Extracted records
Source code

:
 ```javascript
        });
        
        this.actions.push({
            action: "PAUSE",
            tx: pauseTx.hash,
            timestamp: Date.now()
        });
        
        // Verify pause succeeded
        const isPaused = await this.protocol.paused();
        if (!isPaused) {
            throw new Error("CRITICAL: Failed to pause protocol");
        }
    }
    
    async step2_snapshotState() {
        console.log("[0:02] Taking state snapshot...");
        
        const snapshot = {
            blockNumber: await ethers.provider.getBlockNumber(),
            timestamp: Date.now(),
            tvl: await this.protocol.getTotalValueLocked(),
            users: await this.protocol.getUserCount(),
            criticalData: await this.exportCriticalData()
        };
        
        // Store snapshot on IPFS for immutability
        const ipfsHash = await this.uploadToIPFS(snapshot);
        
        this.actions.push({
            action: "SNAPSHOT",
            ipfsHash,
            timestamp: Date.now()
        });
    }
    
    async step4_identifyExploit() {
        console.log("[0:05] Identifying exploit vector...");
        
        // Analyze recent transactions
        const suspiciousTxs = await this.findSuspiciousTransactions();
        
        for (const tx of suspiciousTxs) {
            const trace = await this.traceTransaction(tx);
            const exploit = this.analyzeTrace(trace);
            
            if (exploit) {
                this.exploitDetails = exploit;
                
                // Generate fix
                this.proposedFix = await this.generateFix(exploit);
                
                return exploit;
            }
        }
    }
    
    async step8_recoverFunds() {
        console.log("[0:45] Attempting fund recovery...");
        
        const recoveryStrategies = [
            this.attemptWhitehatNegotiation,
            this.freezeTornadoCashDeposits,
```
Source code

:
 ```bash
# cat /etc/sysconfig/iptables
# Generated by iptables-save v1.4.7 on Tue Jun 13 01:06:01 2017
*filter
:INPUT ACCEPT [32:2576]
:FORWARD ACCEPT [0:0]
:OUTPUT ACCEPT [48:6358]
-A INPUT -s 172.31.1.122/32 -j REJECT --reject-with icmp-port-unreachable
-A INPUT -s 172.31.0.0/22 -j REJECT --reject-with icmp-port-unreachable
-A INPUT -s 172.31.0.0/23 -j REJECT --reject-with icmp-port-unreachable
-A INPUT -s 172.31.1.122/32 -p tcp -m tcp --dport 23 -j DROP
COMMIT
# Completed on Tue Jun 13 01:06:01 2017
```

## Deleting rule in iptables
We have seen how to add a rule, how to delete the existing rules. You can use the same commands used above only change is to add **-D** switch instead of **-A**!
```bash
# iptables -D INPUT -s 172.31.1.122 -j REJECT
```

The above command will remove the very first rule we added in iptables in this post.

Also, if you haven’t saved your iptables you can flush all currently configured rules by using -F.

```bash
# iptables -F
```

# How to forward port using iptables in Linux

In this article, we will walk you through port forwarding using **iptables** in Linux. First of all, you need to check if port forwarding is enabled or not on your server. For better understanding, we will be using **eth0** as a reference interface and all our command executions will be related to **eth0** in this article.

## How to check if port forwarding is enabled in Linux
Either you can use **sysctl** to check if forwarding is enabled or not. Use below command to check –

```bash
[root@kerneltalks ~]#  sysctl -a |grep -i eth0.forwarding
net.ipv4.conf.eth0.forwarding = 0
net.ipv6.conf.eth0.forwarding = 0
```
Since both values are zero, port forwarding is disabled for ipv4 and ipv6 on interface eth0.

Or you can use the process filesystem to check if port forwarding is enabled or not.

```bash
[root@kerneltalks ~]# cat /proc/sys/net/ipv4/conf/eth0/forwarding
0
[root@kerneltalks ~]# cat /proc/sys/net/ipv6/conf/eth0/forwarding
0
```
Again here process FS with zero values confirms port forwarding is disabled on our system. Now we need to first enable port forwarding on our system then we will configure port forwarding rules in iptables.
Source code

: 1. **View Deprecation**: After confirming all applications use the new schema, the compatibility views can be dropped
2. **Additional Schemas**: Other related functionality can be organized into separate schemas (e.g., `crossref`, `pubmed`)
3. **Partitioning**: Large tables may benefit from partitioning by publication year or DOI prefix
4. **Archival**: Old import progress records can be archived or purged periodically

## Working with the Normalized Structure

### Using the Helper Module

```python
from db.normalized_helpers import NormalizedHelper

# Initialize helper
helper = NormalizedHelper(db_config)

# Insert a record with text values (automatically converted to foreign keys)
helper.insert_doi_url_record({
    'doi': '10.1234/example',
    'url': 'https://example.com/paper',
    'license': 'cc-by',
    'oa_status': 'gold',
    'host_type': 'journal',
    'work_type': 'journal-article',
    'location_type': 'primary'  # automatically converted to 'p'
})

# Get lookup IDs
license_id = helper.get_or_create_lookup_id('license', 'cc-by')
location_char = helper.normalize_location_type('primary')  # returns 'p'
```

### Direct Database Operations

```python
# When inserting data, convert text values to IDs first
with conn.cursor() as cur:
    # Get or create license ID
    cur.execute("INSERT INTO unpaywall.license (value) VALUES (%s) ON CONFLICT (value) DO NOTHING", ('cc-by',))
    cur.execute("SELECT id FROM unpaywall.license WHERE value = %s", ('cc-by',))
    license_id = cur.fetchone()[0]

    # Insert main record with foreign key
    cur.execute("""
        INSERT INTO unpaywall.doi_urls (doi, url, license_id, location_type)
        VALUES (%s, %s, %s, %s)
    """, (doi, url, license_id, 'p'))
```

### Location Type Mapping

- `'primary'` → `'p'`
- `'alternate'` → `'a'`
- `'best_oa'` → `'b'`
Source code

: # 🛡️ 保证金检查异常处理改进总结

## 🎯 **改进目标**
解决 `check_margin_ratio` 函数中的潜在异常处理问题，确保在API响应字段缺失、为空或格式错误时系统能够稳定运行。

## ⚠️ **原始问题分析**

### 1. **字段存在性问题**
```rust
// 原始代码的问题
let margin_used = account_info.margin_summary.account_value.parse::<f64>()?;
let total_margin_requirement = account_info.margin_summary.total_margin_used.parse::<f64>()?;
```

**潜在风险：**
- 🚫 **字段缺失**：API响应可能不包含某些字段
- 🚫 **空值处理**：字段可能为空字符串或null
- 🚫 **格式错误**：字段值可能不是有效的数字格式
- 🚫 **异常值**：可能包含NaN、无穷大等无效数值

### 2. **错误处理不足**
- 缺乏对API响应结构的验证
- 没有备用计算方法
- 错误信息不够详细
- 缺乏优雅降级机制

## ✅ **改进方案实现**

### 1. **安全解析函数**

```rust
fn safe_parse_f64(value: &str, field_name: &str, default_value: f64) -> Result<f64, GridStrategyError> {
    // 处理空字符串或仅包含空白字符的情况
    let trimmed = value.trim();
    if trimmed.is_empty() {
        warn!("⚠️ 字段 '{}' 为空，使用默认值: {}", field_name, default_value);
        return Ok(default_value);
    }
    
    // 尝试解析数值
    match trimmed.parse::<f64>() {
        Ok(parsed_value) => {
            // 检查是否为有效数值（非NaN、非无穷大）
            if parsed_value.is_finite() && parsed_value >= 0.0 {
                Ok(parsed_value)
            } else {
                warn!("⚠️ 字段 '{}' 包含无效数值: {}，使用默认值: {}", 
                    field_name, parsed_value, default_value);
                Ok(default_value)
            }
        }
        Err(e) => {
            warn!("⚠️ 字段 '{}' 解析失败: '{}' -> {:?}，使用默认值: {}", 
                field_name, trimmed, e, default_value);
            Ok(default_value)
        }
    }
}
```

[Task prompt] Gather from the entries above all lines that include the string "REJECT".

[Result below]
-A INPUT -s 172.31.1.122/32 -j REJECT --reject-with icmp-port-unreachable
-A INPUT -s 172.31.0.0/22 -j REJECT --reject-with icmp-port-unreachable
-A INPUT -s 172.31.0.0/23 -j REJECT --reject-with icmp-port-unreachable
# iptables -D INPUT -s 172.31.1.122 -j REJECT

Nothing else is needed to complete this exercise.